Ok in case ploop_get_event hangs after emit and before setting false, 
without lock multiple ploop_try_delay_enospc can happen much later but 
don't trigger emit.

I agree that lock helps with that case, and makes all algorithm kinda 
more interactive.

> 
>> 5. End of EMIT
>>
>> at 4. we have a lost event - an event userspace will not receive.
>> Cost is minimal as we do not expect to see much of this so the 
>> correctness is more important here.
>>
>>
>> And this can happen for sure - we have a lots of writes , they get 
>> queued.
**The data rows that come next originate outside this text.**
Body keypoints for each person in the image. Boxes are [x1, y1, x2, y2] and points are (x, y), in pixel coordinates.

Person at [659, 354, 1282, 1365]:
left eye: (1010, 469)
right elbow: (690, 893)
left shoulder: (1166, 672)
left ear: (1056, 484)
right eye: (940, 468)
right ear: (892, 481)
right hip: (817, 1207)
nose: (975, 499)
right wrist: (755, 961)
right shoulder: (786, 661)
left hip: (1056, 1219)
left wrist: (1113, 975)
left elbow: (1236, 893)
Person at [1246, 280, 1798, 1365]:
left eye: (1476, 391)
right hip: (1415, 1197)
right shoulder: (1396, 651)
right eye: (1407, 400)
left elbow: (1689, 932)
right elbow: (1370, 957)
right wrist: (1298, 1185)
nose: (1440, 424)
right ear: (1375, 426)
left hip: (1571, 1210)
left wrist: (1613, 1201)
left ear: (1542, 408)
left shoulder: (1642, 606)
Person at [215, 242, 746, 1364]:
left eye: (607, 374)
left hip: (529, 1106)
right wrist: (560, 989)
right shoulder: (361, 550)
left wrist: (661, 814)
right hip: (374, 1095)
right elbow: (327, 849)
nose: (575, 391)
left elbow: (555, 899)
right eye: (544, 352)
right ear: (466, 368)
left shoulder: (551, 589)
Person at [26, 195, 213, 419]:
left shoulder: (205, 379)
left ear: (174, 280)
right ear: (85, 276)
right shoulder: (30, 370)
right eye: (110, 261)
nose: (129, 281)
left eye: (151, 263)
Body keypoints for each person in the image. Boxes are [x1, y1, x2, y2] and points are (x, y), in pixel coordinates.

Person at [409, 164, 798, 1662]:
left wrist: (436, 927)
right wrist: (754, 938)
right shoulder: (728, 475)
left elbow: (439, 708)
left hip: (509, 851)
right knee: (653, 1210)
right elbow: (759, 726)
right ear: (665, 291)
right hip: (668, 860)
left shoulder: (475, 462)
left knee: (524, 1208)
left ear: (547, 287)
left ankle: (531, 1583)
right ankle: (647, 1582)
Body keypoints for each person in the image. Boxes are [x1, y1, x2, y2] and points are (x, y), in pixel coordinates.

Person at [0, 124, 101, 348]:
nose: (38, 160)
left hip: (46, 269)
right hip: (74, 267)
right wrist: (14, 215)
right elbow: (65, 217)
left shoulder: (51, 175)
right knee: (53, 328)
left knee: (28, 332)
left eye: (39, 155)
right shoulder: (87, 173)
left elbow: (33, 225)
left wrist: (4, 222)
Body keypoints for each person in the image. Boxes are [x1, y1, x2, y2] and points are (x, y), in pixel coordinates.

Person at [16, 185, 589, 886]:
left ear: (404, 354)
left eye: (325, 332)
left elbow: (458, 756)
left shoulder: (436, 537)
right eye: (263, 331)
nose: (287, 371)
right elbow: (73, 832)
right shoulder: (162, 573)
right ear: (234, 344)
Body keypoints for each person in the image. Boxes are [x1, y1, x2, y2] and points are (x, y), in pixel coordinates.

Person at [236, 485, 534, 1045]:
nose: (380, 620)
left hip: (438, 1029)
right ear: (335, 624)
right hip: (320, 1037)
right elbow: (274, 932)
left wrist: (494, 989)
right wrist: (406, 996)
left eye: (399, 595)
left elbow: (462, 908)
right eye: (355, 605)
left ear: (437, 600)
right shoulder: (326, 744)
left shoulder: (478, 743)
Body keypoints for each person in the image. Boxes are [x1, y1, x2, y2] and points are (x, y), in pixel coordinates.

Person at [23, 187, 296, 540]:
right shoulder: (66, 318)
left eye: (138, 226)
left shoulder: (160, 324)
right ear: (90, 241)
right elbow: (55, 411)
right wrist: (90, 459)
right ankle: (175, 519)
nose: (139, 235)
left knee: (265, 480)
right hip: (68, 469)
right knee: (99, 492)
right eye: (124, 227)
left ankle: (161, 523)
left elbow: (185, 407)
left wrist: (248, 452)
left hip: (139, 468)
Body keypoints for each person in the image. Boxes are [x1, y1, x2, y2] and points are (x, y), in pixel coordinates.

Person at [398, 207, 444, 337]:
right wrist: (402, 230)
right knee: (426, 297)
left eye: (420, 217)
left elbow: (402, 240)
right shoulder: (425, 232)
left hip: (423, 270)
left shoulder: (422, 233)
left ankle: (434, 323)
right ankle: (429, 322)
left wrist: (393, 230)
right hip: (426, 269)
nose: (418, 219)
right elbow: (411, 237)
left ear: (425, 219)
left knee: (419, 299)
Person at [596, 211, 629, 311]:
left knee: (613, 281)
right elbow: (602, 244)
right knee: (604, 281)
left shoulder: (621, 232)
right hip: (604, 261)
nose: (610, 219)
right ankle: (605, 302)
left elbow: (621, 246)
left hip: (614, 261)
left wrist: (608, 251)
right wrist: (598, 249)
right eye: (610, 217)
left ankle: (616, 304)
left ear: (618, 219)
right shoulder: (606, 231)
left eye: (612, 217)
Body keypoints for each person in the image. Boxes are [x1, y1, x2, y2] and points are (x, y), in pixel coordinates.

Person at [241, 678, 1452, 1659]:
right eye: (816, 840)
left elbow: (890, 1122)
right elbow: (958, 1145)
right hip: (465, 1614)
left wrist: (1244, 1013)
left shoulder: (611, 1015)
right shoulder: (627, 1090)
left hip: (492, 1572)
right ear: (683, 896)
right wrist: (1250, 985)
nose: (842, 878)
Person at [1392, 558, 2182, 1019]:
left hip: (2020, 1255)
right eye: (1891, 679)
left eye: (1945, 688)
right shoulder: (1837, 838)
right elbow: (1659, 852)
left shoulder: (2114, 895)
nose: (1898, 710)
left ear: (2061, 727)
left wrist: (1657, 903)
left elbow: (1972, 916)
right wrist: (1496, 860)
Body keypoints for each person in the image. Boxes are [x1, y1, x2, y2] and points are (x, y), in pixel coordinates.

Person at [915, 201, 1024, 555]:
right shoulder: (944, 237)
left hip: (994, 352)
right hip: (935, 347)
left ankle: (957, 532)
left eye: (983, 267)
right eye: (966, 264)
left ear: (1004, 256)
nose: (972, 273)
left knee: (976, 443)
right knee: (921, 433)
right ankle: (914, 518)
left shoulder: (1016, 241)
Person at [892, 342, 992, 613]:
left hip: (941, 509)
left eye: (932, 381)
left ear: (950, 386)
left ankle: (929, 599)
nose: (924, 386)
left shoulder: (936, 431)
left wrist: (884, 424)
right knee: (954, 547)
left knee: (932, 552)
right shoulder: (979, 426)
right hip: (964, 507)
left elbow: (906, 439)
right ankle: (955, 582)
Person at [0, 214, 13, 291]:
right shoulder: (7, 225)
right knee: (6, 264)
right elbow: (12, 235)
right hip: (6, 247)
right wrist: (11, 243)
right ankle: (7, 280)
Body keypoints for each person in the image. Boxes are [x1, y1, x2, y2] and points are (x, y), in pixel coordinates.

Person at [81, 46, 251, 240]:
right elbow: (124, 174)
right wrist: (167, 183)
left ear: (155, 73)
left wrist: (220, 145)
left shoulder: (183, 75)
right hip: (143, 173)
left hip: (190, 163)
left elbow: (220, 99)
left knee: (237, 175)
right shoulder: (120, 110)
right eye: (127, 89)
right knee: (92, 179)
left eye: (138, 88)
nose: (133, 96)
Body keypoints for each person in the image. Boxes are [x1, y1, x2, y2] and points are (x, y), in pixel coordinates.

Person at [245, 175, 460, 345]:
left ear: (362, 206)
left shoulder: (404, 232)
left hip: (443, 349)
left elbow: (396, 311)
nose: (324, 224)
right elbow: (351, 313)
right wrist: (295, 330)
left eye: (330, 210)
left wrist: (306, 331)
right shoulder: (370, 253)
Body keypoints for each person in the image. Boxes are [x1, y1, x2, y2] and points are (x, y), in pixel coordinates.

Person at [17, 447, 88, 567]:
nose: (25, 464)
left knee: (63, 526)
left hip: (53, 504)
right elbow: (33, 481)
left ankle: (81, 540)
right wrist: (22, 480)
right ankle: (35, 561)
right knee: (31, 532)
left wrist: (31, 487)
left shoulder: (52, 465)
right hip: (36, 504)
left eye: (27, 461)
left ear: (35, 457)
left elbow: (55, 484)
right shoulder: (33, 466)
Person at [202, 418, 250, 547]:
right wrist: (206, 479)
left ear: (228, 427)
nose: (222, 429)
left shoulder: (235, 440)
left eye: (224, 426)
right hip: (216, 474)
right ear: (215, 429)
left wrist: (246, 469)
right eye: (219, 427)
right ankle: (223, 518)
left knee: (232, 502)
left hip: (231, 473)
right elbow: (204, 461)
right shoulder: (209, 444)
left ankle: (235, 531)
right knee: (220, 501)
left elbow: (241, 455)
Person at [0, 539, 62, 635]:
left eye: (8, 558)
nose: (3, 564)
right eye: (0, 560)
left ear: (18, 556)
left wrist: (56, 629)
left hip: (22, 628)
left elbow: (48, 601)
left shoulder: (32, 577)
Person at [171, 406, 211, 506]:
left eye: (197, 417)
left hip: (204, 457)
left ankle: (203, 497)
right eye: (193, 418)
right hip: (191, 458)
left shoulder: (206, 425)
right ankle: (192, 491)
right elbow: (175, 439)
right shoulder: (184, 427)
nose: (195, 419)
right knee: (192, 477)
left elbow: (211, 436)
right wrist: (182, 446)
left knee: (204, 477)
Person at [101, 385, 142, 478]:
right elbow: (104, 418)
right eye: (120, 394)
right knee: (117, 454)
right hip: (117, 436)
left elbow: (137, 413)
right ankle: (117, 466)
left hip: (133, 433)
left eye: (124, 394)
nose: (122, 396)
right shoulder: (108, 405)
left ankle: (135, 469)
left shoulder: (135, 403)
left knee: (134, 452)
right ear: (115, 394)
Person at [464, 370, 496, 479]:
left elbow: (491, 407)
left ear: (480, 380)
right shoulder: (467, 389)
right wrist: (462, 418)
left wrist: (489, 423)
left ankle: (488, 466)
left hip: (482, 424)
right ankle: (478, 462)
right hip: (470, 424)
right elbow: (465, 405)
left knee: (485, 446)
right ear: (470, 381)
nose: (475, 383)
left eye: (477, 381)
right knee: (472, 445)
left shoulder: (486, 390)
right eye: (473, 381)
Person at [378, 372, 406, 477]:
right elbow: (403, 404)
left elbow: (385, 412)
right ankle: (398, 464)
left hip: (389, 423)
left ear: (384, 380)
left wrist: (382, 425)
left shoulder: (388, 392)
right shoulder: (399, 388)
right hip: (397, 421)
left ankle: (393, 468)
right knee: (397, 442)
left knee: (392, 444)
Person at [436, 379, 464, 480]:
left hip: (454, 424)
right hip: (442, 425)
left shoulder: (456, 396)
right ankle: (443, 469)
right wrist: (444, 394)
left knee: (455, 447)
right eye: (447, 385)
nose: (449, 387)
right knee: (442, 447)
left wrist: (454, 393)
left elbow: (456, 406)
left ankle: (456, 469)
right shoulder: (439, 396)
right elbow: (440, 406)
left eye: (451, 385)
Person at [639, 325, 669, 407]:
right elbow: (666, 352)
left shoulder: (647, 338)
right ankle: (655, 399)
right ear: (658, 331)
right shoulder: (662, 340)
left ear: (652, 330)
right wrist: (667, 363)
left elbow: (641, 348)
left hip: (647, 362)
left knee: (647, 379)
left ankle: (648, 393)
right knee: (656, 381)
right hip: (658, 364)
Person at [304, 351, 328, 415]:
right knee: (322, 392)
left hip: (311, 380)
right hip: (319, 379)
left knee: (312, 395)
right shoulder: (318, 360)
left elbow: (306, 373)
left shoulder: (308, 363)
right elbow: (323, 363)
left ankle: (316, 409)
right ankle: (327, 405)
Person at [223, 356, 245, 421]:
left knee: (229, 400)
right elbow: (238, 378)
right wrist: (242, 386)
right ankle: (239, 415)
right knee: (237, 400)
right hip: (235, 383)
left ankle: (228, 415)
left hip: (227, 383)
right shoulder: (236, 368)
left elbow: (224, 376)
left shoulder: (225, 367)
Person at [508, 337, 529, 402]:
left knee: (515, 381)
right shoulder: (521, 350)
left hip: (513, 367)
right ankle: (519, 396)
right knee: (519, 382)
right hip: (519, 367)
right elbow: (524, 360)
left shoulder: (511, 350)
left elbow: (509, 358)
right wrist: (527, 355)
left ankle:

Userspace frees some space , writes are retried but again 
>> space is over because they need more space than it is freed. Without 
>> the second event we get stuck here, userspace will not free more space.
>> And pios will hang an retry.
>>
>>>
>>>>          }
>>>>          spin_unlock_irq(&ploop->deferred_lock);
>>>
>>>
>>>
>>>>
>>>>
>>>>
>>>
>>
> 

-- 
Best regards, Tikhomirov Pavel
Senior Software Developer, Virtuozzo.